> [Stated goal]: Locate every line in the listing below that contains the string "built" and copy each such line in full.

___

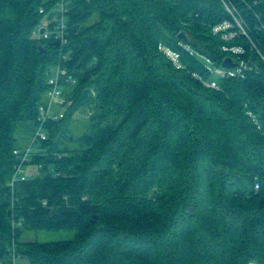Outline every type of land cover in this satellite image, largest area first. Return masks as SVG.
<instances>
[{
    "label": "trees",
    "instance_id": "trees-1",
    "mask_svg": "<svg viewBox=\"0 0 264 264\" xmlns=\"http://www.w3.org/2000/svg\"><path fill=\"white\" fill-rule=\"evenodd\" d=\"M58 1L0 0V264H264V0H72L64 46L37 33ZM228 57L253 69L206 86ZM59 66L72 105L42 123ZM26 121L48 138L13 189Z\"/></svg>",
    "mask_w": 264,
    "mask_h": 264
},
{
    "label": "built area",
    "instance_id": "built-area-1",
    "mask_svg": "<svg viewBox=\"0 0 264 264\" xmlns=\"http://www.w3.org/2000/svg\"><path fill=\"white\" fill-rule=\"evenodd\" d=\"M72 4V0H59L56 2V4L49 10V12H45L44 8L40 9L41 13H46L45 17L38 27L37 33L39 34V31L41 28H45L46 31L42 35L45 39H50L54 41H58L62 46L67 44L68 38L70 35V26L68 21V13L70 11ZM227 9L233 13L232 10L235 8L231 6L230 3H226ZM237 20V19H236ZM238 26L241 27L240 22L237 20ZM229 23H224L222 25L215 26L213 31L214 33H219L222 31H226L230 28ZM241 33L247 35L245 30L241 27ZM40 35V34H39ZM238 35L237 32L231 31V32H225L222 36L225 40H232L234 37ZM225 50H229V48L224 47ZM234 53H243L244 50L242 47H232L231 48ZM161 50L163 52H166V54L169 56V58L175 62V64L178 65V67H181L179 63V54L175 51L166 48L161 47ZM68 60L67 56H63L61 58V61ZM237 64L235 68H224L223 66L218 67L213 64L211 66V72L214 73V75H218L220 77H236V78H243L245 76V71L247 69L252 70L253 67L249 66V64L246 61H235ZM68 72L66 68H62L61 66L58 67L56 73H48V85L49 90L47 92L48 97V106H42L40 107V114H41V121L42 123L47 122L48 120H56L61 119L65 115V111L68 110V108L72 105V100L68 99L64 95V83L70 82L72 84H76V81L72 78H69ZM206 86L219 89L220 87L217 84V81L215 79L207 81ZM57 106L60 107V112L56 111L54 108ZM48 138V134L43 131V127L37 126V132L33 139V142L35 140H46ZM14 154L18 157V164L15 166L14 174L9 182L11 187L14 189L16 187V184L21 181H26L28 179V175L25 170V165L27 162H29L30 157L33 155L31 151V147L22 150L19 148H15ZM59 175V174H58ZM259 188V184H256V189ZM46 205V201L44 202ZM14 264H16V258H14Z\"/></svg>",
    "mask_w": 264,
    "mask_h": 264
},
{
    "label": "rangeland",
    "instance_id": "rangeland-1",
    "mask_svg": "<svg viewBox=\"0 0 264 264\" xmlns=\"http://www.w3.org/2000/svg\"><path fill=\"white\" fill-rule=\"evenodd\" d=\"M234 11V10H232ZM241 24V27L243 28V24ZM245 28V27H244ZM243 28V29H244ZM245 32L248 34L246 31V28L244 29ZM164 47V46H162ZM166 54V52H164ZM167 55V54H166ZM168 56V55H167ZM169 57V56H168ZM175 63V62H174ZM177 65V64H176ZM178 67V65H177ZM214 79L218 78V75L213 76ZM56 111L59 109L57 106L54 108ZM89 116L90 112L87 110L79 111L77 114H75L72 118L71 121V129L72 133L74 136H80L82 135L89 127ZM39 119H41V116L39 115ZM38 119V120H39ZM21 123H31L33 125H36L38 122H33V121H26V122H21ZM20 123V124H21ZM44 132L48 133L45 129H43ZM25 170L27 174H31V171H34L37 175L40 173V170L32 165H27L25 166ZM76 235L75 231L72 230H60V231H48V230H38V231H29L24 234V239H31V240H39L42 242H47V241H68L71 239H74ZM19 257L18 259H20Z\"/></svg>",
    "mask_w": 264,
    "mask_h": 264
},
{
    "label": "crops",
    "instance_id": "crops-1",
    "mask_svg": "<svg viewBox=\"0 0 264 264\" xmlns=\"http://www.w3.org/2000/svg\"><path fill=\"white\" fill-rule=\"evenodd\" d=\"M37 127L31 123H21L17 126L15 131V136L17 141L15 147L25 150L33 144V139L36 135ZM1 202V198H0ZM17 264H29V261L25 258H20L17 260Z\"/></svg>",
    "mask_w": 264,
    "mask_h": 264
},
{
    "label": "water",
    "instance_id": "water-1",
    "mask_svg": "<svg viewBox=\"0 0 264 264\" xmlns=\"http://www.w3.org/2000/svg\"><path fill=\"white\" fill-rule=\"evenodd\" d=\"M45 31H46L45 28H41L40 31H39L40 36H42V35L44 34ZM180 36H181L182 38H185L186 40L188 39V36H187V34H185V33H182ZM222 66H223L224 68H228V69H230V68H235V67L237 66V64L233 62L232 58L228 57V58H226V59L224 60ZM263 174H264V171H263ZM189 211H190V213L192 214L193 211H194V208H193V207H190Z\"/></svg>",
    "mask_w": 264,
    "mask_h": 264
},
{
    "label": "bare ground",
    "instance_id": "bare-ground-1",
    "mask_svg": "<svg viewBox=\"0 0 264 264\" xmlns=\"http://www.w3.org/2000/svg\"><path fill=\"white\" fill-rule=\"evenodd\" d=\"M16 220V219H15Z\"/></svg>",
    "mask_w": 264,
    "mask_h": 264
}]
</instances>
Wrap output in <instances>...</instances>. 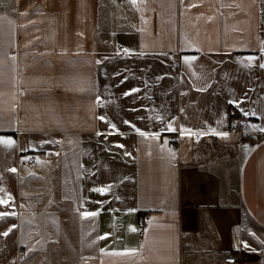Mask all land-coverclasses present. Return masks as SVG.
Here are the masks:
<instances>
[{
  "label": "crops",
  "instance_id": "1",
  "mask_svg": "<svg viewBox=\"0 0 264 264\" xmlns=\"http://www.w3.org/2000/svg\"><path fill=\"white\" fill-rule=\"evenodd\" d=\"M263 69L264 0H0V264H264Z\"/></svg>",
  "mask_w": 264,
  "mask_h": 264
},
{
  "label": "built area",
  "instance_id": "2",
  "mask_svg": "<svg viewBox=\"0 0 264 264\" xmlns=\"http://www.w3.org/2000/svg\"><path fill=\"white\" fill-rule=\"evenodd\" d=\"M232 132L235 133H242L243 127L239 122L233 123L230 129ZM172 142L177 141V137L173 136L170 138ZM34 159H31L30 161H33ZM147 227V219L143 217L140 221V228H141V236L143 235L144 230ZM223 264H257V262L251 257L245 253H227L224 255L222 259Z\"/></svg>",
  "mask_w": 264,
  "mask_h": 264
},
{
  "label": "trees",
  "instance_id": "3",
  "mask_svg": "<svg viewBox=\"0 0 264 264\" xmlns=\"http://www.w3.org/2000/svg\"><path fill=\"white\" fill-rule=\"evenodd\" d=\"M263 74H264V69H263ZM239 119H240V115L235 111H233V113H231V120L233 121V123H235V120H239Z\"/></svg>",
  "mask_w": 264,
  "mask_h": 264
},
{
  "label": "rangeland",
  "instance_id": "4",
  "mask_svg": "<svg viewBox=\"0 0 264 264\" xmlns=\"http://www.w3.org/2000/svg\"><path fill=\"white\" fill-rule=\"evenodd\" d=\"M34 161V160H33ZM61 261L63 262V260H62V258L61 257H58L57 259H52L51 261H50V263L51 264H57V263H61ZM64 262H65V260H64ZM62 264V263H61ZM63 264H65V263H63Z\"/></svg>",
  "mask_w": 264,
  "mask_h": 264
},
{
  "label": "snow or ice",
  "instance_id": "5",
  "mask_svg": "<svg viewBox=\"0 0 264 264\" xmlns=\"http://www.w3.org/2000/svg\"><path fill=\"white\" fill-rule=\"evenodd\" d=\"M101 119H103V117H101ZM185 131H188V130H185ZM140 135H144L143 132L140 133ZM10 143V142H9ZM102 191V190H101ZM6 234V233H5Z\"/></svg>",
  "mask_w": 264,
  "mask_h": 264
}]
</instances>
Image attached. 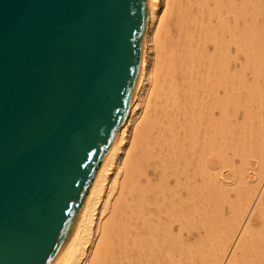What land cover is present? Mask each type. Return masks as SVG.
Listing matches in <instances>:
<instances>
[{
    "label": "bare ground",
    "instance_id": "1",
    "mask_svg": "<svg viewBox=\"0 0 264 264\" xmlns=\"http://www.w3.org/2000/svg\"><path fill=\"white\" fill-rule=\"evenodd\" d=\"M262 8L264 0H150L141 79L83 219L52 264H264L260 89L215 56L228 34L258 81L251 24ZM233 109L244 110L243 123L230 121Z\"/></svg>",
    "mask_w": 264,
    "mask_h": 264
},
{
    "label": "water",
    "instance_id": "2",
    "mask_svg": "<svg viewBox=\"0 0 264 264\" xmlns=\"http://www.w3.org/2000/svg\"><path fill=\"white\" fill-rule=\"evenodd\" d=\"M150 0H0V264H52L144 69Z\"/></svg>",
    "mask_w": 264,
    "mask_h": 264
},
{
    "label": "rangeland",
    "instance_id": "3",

___

> [The output]:
    "label": "built area",
    "instance_id": "built-area-1",
  "label": "built area",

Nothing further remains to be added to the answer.